#### To-do item
Turn the text lines of the data below into a JSON list of strings, one string per line, skipping blank lines and covering all of the data. Leave out the picture markers.

#### Source data
= Beginning of Section =
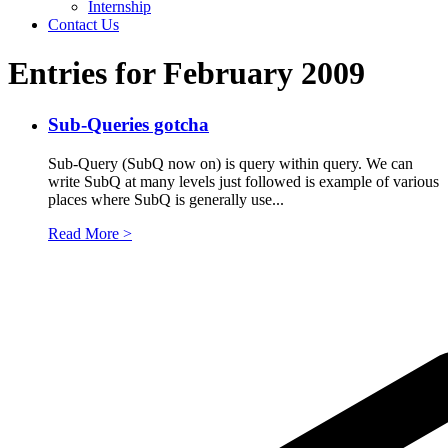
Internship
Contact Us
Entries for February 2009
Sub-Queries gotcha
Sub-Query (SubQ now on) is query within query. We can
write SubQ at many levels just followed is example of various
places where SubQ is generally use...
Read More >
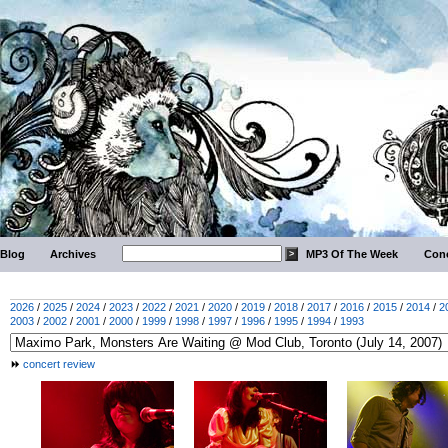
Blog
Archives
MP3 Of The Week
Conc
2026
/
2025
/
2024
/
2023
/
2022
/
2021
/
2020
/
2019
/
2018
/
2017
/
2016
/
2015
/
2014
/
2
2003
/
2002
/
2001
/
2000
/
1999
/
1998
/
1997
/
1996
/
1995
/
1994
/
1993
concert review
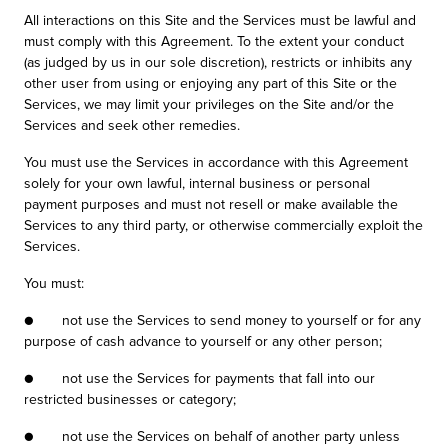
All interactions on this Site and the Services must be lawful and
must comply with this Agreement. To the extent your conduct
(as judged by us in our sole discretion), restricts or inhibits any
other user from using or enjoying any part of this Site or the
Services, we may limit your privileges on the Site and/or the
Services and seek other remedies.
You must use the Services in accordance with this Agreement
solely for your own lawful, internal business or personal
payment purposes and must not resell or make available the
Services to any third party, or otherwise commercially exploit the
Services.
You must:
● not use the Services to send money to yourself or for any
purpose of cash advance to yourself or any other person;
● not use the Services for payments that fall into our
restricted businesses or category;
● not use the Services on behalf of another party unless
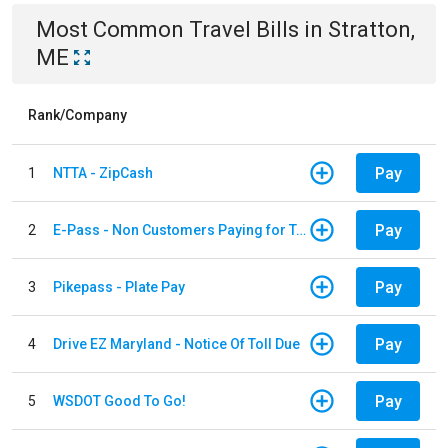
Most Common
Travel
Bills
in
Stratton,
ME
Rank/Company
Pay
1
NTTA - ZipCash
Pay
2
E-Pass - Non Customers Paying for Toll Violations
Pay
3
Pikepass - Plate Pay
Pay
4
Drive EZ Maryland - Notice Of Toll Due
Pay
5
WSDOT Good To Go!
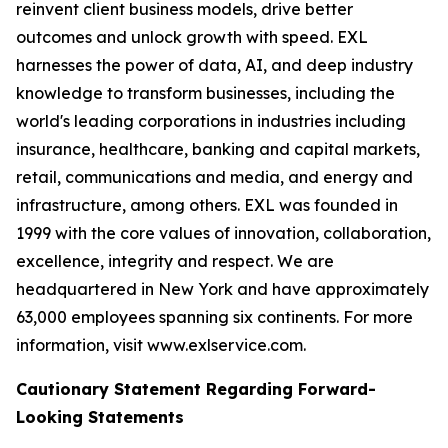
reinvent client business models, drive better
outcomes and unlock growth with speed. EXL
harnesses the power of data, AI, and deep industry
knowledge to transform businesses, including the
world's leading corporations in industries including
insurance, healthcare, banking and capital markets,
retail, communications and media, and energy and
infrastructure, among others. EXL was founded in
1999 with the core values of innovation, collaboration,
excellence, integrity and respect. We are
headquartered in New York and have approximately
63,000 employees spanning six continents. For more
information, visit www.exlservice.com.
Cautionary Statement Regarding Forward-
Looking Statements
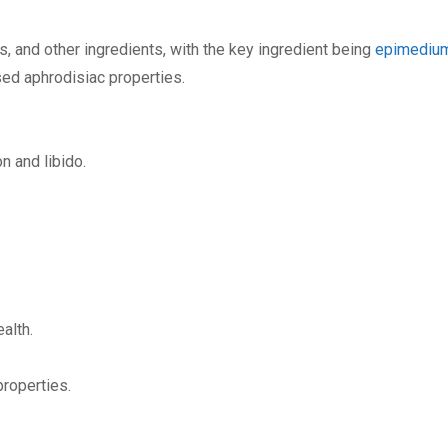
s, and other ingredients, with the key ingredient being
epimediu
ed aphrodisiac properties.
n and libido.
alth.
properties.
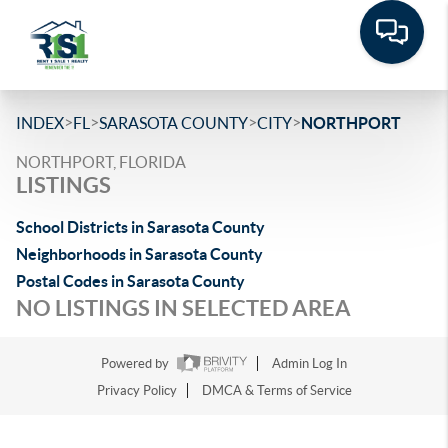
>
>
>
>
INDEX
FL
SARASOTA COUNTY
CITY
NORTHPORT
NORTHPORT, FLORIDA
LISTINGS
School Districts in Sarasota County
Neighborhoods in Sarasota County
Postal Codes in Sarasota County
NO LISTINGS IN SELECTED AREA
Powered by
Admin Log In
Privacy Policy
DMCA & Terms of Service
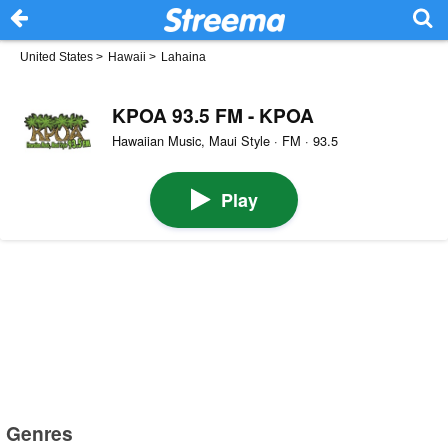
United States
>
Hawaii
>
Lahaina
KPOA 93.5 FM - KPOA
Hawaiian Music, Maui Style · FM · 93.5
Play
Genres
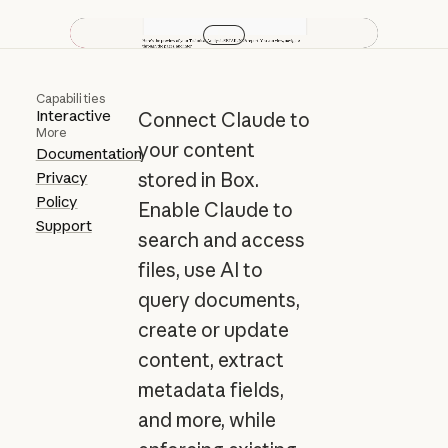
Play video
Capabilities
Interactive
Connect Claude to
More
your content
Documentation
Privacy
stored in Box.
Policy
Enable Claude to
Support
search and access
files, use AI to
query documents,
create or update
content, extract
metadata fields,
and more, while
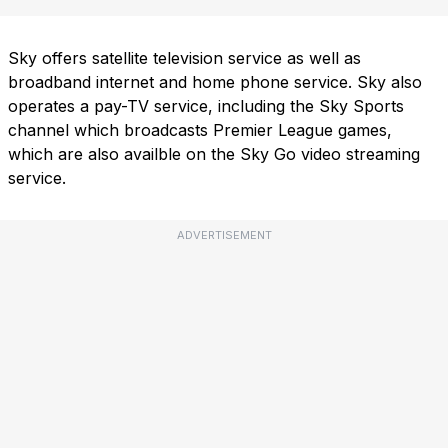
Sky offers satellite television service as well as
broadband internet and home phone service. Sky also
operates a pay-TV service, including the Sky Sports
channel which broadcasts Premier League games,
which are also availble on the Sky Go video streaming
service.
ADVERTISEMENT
= End of Section =
#### Solution
[
  "Internship",
  "Contact Us",
  "Entries for February 2009",
  "Sub-Queries gotcha",
  "Sub-Query (SubQ now on) is query within query. We can",
  "write SubQ at many levels just followed is example of various",
  "places where SubQ is generally use...",
  "Read More >",
  "Blog",
  "Archives",
  "MP3 Of The Week",
  "Conc",
  "2026",
  "/",
  "2025",
  "/",
  "2024",
  "/",
  "2023",
  "/",
  "2022",
  "/",
  "2021",
  "/",
  "2020",
  "/",
  "2019",
  "/",
  "2018",
  "/",
  "2017",
  "/",
  "2016",
  "/",
  "2015",
  "/",
  "2014",
  "/",
  "2",
  "2003",
  "/",
  "2002",
  "/",
  "2001",
  "/",
  "2000",
  "/",
  "1999",
  "/",
  "1998",
  "/",
  "1997",
  "/",
  "1996",
  "/",
  "1995",
  "/",
  "1994",
  "/",
  "1993",
  "concert review",
  "All interactions on this Site and the Services must be lawful and",
  "must comply with this Agreement. To the extent your conduct",
  "(as judged by us in our sole discretion), restricts or inhibits any",
  "other user from using or enjoying any part of this Site or the",
  "Services, we may limit your privileges on the Site and/or the",
  "Services and seek other remedies.",
  "You must use the Services in accordance with this Agreement",
  "solely for your own lawful, internal business or personal",
  "payment purposes and must not resell or make available the",
  "Services to any third party, or otherwise commercially exploit the",
  "Services.",
  "You must:",
  "● not use the Services to send money to yourself or for any",
  "purpose of cash advance to yourself or any other person;",
  "● not use the Services for payments that fall into our",
  "restricted businesses or category;",
  "● not use the Services on behalf of another party unless",
  "Most Common",
  "Travel",
  "Bills",
  "in",
  "Stratton,",
  "ME",
  "Rank/Company",
  "Pay",
  "1",
  "NTTA - ZipCash",
  "Pay",
  "2",
  "E-Pass - Non Customers Paying for Toll Violations",
  "Pay",
  "3",
  "Pikepass - Plate Pay",
  "Pay",
  "4",
  "Drive EZ Maryland - Notice Of Toll Due",
  "Pay",
  "5",
  "WSDOT Good To Go!",
  "reinvent client business models, drive better",
  "outcomes and unlock growth with speed. EXL",
  "harnesses the power of data, AI, and deep industry",
  "knowledge to transform businesses, including the",
  "world's leading corporations in industries including",
  "insurance, healthcare, banking and capital markets,",
  "retail, communications and media, and energy and",
  "infrastructure, among others. EXL was founded in",
  "1999 with the core values of innovation, collaboration,",
  "excellence, integrity and respect. We are",
  "headquartered in New York and have approximately",
  "63,000 employees spanning six continents. For more",
  "information, visit www.exlservice.com.",
  "Cautionary Statement Regarding Forward-",
  "Looking Statements",
  "s, and other ingredients, with the key ingredient being",
  "epimediu",
  "ed aphrodisiac properties.",
  "n and libido.",
  "alth.",
  "properties.",
  ">",
  ">",
  ">",
  ">",
  "INDEX",
  "FL",
  "SARASOTA COUNTY",
  "CITY",
  "NORTHPORT",
  "NORTHPORT, FLORIDA",
  "LISTINGS",
  "School Districts in Sarasota County",
  "Neighborhoods in Sarasota County",
  "Postal Codes in Sarasota County",
  "NO LISTINGS IN SELECTED AREA",
  "Powered by",
  "Admin Log In",
  "Privacy Policy",
  "DMCA & Terms of Service",
  "United States",
  ">",
  "Hawaii",
  ">",
  "Lahaina",
  "KPOA 93.5 FM - KPOA",
  "Hawaiian Music, Maui Style · FM · 93.5",
  "Play",
  "Genres",
  "Play video",
  "Capabilities",
  "Interactive",
  "Connect Claude to",
  "More",
  "your content",
  "Documentation",
  "Privacy",
  "stored in Box.",
  "Policy",
  "Enable Claude to",
  "Support",
  "search and access",
  "files, use AI to",
  "query documents,",
  "create or update",
  "content, extract",
  "metadata fields,",
  "and more, while",
  "Sky offers satellite television service as well as",
  "broadband internet and home phone service. Sky also",
  "operates a pay-TV service, including the Sky Sports",
  "channel which broadcasts Premier League games,",
  "which are also availble on the Sky Go video streaming",
  "service.",
  "ADVERTISEMENT"
]